Fresh off a new contract extension with the team, the $97 million man looked and played like it. The Cowboys secondary was a no-fly zone and grounded the Giants’ aerial approach. That is thanks to Trevon Diggs’ efforts. His confidence and bravado shined through in the way that he played and in the way that he communicated with his teammates, taunting the Giants not to throw at the Cowboys defense.
This competitive trash talk won’t get the same national attention as it did over the summer at Cowboys training camp, but that’s okay. Diggs’ performance did all the talking for him. His physicality led to two takeaways for the Dallas defense. His big hit on Saquon Barkley set the tone for the Cowboys defense early and led to a score. His hit on Barkley at the point of the catch forced the ball up in the air and into the waiting arms of DaRon Bland, who returned the interception for a touchdown.

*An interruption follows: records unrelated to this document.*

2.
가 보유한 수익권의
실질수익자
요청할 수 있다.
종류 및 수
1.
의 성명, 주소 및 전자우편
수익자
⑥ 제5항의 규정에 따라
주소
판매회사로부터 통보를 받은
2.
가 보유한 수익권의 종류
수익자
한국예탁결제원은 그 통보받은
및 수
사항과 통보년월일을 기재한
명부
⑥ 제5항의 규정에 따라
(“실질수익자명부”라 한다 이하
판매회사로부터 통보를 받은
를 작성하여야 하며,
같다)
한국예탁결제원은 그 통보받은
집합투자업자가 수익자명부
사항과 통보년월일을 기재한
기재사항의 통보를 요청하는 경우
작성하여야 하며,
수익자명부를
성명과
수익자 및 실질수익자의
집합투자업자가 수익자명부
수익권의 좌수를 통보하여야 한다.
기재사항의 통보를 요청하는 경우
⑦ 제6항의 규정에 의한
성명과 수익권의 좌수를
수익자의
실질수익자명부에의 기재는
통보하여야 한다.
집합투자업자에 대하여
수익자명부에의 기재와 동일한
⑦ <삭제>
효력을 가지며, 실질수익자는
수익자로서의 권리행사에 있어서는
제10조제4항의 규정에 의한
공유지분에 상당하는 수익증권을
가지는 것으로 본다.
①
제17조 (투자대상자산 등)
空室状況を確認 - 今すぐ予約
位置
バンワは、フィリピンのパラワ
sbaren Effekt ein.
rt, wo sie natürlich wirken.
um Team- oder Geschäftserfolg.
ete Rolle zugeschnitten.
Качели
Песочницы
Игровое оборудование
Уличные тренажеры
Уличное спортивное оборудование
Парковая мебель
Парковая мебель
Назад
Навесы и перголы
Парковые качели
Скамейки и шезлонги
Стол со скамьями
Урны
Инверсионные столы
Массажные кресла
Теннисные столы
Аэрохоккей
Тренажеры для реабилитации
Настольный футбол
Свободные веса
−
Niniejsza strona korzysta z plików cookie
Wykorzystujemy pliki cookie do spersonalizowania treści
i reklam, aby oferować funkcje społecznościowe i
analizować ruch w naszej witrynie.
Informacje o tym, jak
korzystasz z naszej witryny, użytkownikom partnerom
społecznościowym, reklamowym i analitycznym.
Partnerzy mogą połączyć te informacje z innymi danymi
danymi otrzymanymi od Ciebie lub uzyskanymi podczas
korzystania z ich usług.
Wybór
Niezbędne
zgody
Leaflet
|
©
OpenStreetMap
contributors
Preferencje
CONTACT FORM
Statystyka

Then, late in the game, with the outcome very much decided, Diggs forced a fumble on wide receiver Isiah Hodgins after Hodgins had a 24-yard yard catch and run, giving New York their most explosive play of the evening. If there was any fading, burning desire to compete left in the New York Giants, Diggs doused those dwindling flames and turned the lights out on the Giants fans in attendance. Diggs’ tenacity, the experience of Stephon Gilmore on the opposite side of the field, and the pass rush’s ferocity are setting things up nicely for the Cowboys to see a quick return on their investment in Trevon Diggs.